抵押权延伸至不动产租金债权之内外效力——以基本债权与支分债权二分为切入点
作者:林洹民 作者单位:上海交通大学凯原法学院 全文已略去注释,如需查看,请订阅《法学》
【内容摘要】 抵押权延伸至租金规则构成不动产强制管理制度的实体法基础。在不动产市场疲软的情况下,唯有厘清相关民事纠纷,才能充分发挥不动产的融资担保作用。租金债权存在基本债权与支分债权的双重结构,租金支分债权随着租赁物之使用而依序产生。租赁合同当事人行使合同权利以及抵押人处分债权的,均会影响抵押权人对租金支分债权的收取。在内部关系上,租赁合同当事人变更合同以及提出抗辩与抵销的,得类推适用《民法典》债权让与和保理合同的相关规则,但合同解除权不应受到限制。承租人事先一次性支付租金的,并不消灭租金支分债权,但可以租金返还请求权抵销抵押权人的收取权。在外部关系上,抵押人对租金支分债权的让与和设质行为,在查封后构成无权处分,但受让人或质权人可以通过善意取得制度获得相应权利。权利人能否优先受偿并不取决于权利现实产生的时点,应视公示时间的先后而定。对抵押权人与债权受让人、质权人的清偿顺位应根据登记时点进行判断。通知债务人是债权让与的一种公示手段,当不存在债权让与登记时,应根据通知与抵押登记时间的先后确定清偿顺位。
【关键词】 抵押权 租金债权 支分债权 债权让与 债权质押
一、问题的提出
我国学者对附租赁抵押的研究主要集中在抵押权人的租赁合同解除权(《民法典》第405条),对抵押权延伸至租金债权引发的利益冲突关注较少。《民法典》第412条第1款规定抵押权效力自扣押或查封之日及于租金债权。抵押权是针对交换价值的担保物权,是一种潜在的权利。在不动产查封前,不动产抵押人有权出租不动产并进行各种交易安排。例如,抵押人可以与承租人约定一次性收取租金,也可以将租金债权转让给第三方或设立应收账款质押等。即便在不动产被查封后,承租人仍然享有合同权利,可以提出抗辩、抵销以及解除合同。上述情况均可能影响抵押权人对租金的收取。抵押权人与承租人、债权受让人和质权人的利益冲突由此展开。

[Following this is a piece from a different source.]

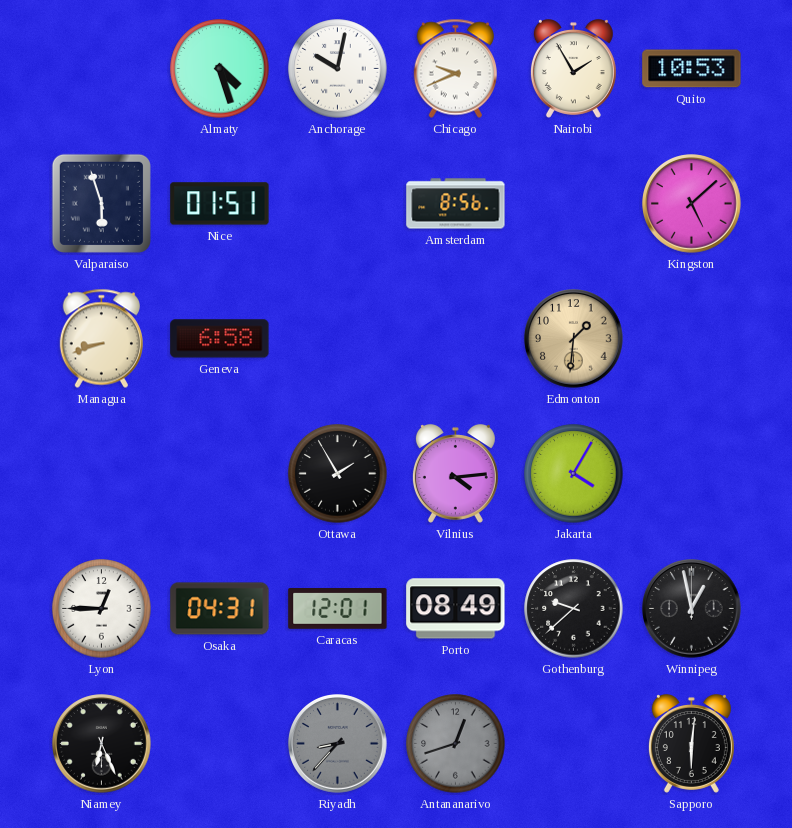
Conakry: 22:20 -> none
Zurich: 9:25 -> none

《民法典》第412条承袭原《物权法》第197条的规定,并未就抵押权延伸至租金债权引发的利益纠纷作出规范。立法对此保持谦抑具备一定的合理性。不动产抵押延伸至租金债权问题涉及物权法与债务关系法的联系与贯通,关涉的当事人较多,协调多种价值冲突并非易事。例如,在承租人一次性预付租金的情况下,若允许抵押权人继续收取租金,明显不利于保护承租人。但若一概否定抵押权人的权利,不动产强制管理制度将无法展开。再如,抵押人(出租人)在查封前让与租金债权或设立应收账款质押的,若认可抵押权人的优先受偿权,有过分限制抵押人处分权和危害交易安全之嫌。限制抵押权人的租金收取权能的,又会助长抵押人与受让人或质权人共谋诈害抵押权人的风险。围绕已抵押不动产租金债权的相关主体包括抵押权人、抵押人(出租人)、承租人、租金债权受让人和质权人,涉及的价值包括物尽其用、承租人保护以及交易安全等。或许是考虑到该问题的复杂性,立法保持了意味深长的沉默。

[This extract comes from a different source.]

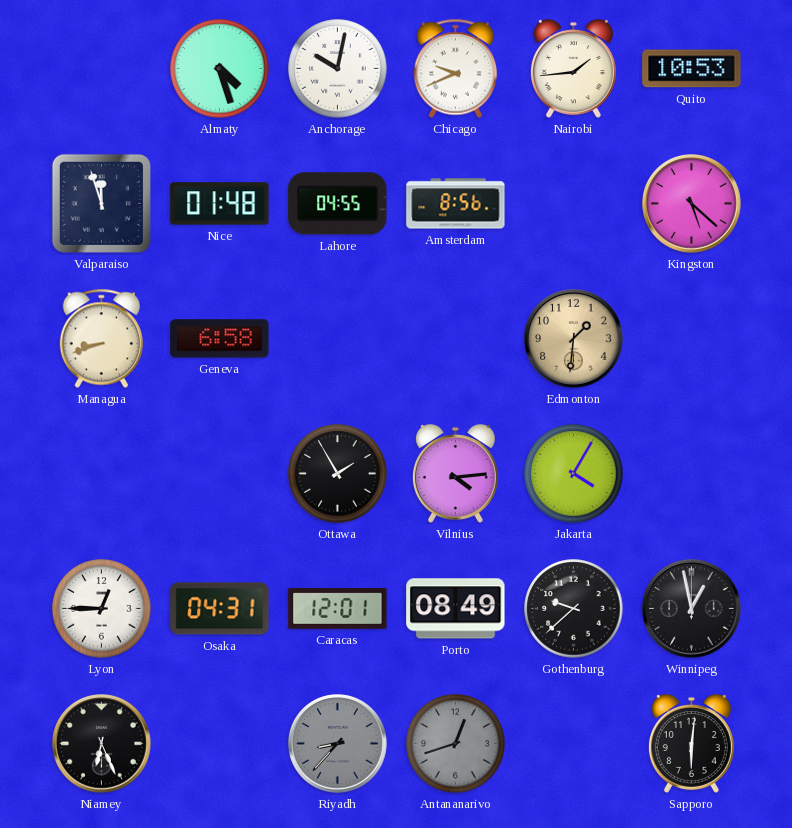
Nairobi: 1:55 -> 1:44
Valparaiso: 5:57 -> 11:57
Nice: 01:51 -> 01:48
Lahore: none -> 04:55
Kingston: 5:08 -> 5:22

在不动产市场疲软的情况下,因抵押权延伸至不动产租金债权引发的纠纷可能会激增。当不动产市场低迷时,抵押权实现程序未必能够满足所担保的债权。如果拍卖或变卖不动产不能满足抵押权人的债权,抵押权人可能选择暂不变价不动产,而是通过不动产强制管理制度收取租金,先行冲抵费用、利息与本金,静待房地产市场回暖。此时能否顺利收取租金对抵押权人意义重大。再者,我国涉不动产的放贷方多为银行,租金债权因其稳定性一直被金融机构视为优质资产。即便房贷回款困难,银行也可以通过不动产强制管理制度获得优质债权,进而运用房地产投资信托基金等资产证券化方式平衡收支。2023年中国证监会发布了《关于进一步推进基础设施领域不动产投资信托基金(REITs)常态化发行相关工作的通知》,推动常态化发行不动产投资信托基金,提升服务实体经济能力。中国人民银行、国家金融监督管理总局发布的《关于金融支持住房租赁市场发展的意见》(银发〔2024〕2号)也明确指出要稳步发展房地产投资信托基金。租金金融的稳健推广同样有赖于民事法律关系的清晰化。当下对抵押权延伸制度的研究,有助于提供清晰的纠纷解决方案,优化融资市场。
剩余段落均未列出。